» Aim of the exercise
The answer must restate every entry exactly as it appears.

(Data excerpts)
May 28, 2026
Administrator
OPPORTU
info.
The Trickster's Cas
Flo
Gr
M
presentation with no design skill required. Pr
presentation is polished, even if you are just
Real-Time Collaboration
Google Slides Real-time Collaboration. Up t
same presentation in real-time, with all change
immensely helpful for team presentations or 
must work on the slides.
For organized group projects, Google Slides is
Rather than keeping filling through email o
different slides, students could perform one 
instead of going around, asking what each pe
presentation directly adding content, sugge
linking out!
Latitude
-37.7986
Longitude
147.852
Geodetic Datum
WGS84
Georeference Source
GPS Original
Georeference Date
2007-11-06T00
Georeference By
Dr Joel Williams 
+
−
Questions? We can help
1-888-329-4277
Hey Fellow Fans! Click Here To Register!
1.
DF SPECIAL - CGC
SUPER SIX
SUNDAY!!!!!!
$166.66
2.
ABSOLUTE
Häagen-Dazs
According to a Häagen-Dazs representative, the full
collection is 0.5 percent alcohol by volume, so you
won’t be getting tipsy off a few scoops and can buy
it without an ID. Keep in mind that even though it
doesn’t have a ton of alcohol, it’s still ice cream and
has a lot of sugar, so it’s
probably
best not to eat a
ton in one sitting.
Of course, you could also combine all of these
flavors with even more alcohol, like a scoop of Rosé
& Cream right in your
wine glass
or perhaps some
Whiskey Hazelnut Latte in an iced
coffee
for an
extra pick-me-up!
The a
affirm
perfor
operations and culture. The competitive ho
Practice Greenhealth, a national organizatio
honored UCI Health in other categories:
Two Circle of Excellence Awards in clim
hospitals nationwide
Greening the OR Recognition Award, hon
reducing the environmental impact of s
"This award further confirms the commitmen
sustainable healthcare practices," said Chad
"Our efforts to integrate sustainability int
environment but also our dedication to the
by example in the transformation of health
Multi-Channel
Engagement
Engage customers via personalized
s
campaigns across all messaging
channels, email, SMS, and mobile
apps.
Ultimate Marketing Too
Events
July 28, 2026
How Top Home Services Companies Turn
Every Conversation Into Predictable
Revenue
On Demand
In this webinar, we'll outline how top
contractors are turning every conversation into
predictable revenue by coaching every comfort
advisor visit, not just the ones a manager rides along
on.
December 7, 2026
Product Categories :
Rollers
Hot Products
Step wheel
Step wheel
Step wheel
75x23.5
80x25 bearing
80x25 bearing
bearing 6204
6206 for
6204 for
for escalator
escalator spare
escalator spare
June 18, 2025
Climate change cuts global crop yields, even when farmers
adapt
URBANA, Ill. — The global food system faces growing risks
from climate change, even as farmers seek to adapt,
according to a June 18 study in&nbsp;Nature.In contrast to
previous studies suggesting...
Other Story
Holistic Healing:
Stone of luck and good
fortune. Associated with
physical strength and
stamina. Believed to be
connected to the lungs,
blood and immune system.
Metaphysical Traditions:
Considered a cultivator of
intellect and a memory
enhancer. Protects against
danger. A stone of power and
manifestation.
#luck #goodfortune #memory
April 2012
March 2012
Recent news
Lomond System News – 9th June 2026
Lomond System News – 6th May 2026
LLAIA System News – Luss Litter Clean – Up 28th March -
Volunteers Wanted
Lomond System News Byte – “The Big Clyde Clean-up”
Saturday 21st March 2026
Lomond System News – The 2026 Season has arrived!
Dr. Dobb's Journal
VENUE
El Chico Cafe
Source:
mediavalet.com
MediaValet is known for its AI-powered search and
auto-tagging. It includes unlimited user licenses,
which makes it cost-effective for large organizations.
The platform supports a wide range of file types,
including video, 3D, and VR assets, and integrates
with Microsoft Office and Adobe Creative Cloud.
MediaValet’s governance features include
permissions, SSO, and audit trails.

» Worked solution
May 28, 2026
Administrator
OPPORTU
info.
The Trickster's Cas
Flo
Gr
M
presentation with no design skill required. Pr
presentation is polished, even if you are just
Real-Time Collaboration
Google Slides Real-time Collaboration. Up t
same presentation in real-time, with all change
immensely helpful for team presentations or 
must work on the slides.
For organized group projects, Google Slides is
Rather than keeping filling through email o
different slides, students could perform one 
instead of going around, asking what each pe
presentation directly adding content, sugge
linking out!
Latitude
-37.7986
Longitude
147.852
Geodetic Datum
WGS84
Georeference Source
GPS Original
Georeference Date
2007-11-06T00
Georeference By
Dr Joel Williams 
+
−
Questions? We can help
1-888-329-4277
Hey Fellow Fans! Click Here To Register!
1.
DF SPECIAL - CGC
SUPER SIX
SUNDAY!!!!!!
$166.66
2.
ABSOLUTE
Häagen-Dazs
According to a Häagen-Dazs representative, the full
collection is 0.5 percent alcohol by volume, so you
won’t be getting tipsy off a few scoops and can buy
it without an ID. Keep in mind that even though it
doesn’t have a ton of alcohol, it’s still ice cream and
has a lot of sugar, so it’s
probably
best not to eat a
ton in one sitting.
Of course, you could also combine all of these
flavors with even more alcohol, like a scoop of Rosé
& Cream right in your
wine glass
or perhaps some
Whiskey Hazelnut Latte in an iced
coffee
for an
extra pick-me-up!
The a
affirm
perfor
operations and culture. The competitive ho
Practice Greenhealth, a national organizatio
honored UCI Health in other categories:
Two Circle of Excellence Awards in clim
hospitals nationwide
Greening the OR Recognition Award, hon
reducing the environmental impact of s
"This award further confirms the commitmen
sustainable healthcare practices," said Chad
"Our efforts to integrate sustainability int
environment but also our dedication to the
by example in the transformation of health
Multi-Channel
Engagement
Engage customers via personalized
s
campaigns across all messaging
channels, email, SMS, and mobile
apps.
Ultimate Marketing Too
Events
July 28, 2026
How Top Home Services Companies Turn
Every Conversation Into Predictable
Revenue
On Demand
In this webinar, we'll outline how top
contractors are turning every conversation into
predictable revenue by coaching every comfort
advisor visit, not just the ones a manager rides along
on.
December 7, 2026
Product Categories :
Rollers
Hot Products
Step wheel
Step wheel
Step wheel
75x23.5
80x25 bearing
80x25 bearing
bearing 6204
6206 for
6204 for
for escalator
escalator spare
escalator spare
June 18, 2025
Climate change cuts global crop yields, even when farmers
adapt
URBANA, Ill. — The global food system faces growing risks
from climate change, even as farmers seek to adapt,
according to a June 18 study in&nbsp;Nature.In contrast to
previous studies suggesting...
Other Story
Holistic Healing:
Stone of luck and good
fortune. Associated with
physical strength and
stamina. Believed to be
connected to the lungs,
blood and immune system.
Metaphysical Traditions:
Considered a cultivator of
intellect and a memory
enhancer. Protects against
danger. A stone of power and
manifestation.
#luck #goodfortune #memory
April 2012
March 2012
Recent news
Lomond System News – 9th June 2026
Lomond System News – 6th May 2026
LLAIA System News – Luss Litter Clean – Up 28th March -
Volunteers Wanted
Lomond System News Byte – “The Big Clyde Clean-up”
Saturday 21st March 2026
Lomond System News – The 2026 Season has arrived!
Dr. Dobb's Journal
VENUE
El Chico Cafe
Source:
mediavalet.com
MediaValet is known for its AI-powered search and
auto-tagging. It includes unlimited user licenses,
which makes it cost-effective for large organizations.
The platform supports a wide range of file types,
including video, 3D, and VR assets, and integrates
with Microsoft Office and Adobe Creative Cloud.
MediaValet’s governance features include
permissions, SSO, and audit trails.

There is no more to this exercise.